Sometimes it happens that we wanted to load test an application and then in the whole process we forget the basic premise of why we started it.Atleast I sometimes miss the point.
My Use Case:
I have an instance with a certain configuration(x cores and y gb ram) and I want to test how much load an application deployed on this instance can take.
Application A: A standalone application with no external api interactions.So given a request it should respond.Its a ml app to be specific which does generate certain recommendations.
Expectation:
How much load the application can take ?
or
How much load an application take and serve within reasonable time ?
Here I would refer to load as the request per second that the app can handle.
Assume you have a 1 core machine and the app is a cpu intensive app such as some number crunching.

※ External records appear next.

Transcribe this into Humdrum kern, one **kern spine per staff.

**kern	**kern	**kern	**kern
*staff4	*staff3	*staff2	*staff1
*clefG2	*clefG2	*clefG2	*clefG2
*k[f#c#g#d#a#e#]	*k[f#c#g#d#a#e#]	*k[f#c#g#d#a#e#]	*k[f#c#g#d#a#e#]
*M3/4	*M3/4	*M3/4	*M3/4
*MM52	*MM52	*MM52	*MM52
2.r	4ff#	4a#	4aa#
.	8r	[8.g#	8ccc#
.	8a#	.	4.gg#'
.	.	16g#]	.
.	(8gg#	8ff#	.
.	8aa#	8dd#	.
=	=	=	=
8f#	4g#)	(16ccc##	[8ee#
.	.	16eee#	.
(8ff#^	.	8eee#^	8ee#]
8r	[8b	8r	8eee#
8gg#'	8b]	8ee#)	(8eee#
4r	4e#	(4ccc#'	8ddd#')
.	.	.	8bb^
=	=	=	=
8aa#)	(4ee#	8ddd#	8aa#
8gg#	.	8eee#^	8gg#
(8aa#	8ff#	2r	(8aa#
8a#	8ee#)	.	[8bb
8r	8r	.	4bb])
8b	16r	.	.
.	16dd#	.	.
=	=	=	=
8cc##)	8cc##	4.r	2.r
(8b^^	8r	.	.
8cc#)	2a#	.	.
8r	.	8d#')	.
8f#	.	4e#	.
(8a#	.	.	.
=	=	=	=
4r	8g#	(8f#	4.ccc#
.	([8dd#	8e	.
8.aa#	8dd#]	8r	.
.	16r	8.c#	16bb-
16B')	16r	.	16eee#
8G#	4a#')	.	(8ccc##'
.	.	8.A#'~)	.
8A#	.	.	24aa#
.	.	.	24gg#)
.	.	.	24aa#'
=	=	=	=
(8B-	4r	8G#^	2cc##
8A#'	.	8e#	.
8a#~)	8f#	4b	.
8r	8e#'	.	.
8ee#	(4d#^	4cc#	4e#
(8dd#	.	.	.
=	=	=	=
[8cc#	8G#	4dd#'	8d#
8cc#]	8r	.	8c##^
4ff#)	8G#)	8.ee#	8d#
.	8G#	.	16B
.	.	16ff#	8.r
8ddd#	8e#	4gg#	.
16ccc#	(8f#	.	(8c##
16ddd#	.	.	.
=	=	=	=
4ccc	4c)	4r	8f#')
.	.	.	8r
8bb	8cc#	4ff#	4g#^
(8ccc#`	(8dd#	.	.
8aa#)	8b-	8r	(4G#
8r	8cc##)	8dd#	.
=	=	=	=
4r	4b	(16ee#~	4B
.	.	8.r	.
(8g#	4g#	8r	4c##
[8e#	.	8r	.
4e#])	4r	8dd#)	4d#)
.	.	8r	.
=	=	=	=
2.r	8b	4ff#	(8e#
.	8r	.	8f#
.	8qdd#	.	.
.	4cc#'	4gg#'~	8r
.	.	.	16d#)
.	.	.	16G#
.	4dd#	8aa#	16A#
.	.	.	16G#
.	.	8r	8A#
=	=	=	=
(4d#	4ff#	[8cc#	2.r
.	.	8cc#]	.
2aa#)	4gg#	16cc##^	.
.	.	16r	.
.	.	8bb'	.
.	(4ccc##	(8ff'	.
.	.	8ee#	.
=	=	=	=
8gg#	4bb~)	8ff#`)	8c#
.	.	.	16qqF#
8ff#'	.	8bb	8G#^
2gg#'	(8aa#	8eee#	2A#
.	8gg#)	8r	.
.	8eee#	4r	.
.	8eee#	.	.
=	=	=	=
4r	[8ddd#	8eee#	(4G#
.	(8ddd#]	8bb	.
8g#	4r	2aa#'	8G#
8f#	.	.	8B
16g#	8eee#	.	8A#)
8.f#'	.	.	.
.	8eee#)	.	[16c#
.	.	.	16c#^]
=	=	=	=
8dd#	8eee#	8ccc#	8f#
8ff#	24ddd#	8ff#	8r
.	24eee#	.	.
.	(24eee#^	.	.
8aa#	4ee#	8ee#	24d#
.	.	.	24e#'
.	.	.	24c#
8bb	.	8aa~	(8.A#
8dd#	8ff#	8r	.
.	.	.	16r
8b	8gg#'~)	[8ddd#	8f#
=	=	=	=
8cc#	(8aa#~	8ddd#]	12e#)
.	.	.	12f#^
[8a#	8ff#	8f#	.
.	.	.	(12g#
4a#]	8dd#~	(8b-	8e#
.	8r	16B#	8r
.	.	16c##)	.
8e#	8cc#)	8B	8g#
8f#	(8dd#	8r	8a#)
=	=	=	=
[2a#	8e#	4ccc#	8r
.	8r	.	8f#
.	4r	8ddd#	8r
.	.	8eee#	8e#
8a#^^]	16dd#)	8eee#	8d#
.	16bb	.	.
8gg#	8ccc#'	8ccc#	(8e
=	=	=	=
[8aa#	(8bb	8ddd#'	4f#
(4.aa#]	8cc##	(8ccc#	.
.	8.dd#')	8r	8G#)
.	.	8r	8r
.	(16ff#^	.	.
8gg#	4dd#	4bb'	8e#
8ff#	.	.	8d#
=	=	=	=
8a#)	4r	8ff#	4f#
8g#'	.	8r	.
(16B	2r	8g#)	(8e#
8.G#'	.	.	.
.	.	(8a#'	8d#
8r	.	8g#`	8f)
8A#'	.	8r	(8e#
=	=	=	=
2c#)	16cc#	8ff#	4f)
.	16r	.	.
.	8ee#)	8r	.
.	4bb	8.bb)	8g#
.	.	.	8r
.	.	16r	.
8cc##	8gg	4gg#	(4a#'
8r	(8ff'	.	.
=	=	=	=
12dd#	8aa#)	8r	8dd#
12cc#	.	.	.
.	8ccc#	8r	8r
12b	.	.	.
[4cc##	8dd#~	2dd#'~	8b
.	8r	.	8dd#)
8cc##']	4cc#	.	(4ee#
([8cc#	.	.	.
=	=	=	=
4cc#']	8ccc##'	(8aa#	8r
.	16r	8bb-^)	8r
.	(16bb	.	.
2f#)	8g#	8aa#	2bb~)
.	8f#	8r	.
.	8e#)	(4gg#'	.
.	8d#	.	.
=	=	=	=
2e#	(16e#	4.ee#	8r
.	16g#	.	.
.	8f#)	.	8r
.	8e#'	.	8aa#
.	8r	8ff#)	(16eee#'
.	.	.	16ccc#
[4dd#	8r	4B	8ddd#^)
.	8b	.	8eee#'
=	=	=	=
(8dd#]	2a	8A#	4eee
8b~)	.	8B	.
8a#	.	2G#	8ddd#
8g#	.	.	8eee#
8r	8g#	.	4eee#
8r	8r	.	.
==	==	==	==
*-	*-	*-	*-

So if the app takes like say 1 sec to serve the request, the rps is just 1req/s.
What if you have 2 cores, as the app was in python, as python is single threaded, even if you have 2 cores, it doesnt help.So you need to spawn 1 more process to utilize the other core.So now multi process thing is dependent on which framework you are using.
So now, we are serving 2 req/s.
Now lets say your app takes 2 seconds to serve a request and we have 2 cores.
Now your request rate is 1 req/s as 2 requests take 2 secs to complete in overall.
But we are missing a point here.
What happens if we increase the number of requests assume we are send 8 requests now at once.
So the overall time taken for all the requests to complete is 8 seconds..Some of the requests take more time waiting for cpu time as we only have 2 cores at a certain moment for computation.So in worst case it takes 8 secs for the last two of the 8 requests.
So just increasing the load on the application for testing, will not help much as the system is already saturated and hence even if you increase load there will not be much improvement in request rate.And worse the latency starts to increase as requests have to wait for more time to get a chance of cpu time.
That brings up to saturation.So load testing is also about trying to understand the saturation limits of the system beyond which it will not scale and deteriorates.
Req/sec and latency are 2 important metrics to keep in mind.Req/sec as an independent metric is not much useful.So ok your app can serve x req/s within y time ? That is a bit more meaningful.